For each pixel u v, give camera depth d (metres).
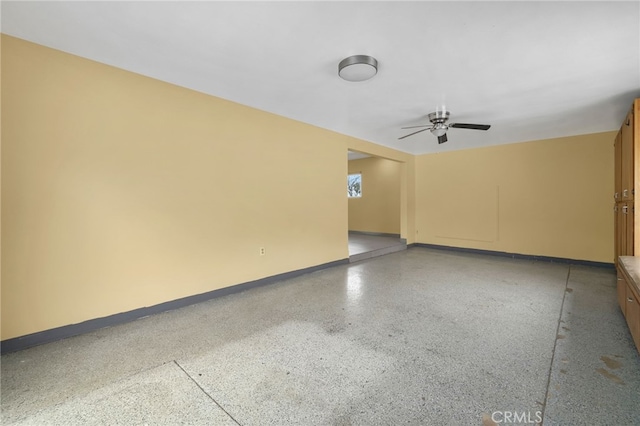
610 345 2.24
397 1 1.74
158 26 2.01
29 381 1.82
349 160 9.05
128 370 1.93
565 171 5.08
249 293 3.52
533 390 1.72
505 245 5.74
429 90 3.09
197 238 3.17
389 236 8.16
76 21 1.96
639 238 2.85
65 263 2.37
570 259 5.06
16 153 2.16
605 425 1.45
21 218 2.18
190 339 2.36
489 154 5.91
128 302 2.70
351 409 1.57
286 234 4.11
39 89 2.24
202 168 3.20
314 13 1.86
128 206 2.69
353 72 2.50
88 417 1.52
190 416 1.53
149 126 2.80
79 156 2.42
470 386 1.76
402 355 2.11
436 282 3.98
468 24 1.96
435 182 6.71
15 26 2.02
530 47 2.24
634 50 2.26
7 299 2.14
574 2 1.74
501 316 2.80
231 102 3.44
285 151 4.06
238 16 1.89
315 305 3.11
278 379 1.83
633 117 2.94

*TASK REQUIREMENTS*.
Leaving out the pictures, output the listing above exactly as given.

*ANSWER BOX*.
For each pixel u v, give camera depth d (metres).
610 345 2.24
397 1 1.74
158 26 2.01
29 381 1.82
349 160 9.05
128 370 1.93
565 171 5.08
249 293 3.52
533 390 1.72
505 245 5.74
429 90 3.09
197 238 3.17
389 236 8.16
76 21 1.96
639 238 2.85
65 263 2.37
570 259 5.06
16 153 2.16
605 425 1.45
21 218 2.18
190 339 2.36
489 154 5.91
128 302 2.70
351 409 1.57
286 234 4.11
39 89 2.24
202 168 3.20
314 13 1.86
128 206 2.69
353 72 2.50
88 417 1.52
190 416 1.53
149 126 2.80
79 156 2.42
470 386 1.76
402 355 2.11
436 282 3.98
468 24 1.96
435 182 6.71
15 26 2.02
530 47 2.24
634 50 2.26
7 299 2.14
574 2 1.74
501 316 2.80
231 102 3.44
285 151 4.06
238 16 1.89
315 305 3.11
278 379 1.83
633 117 2.94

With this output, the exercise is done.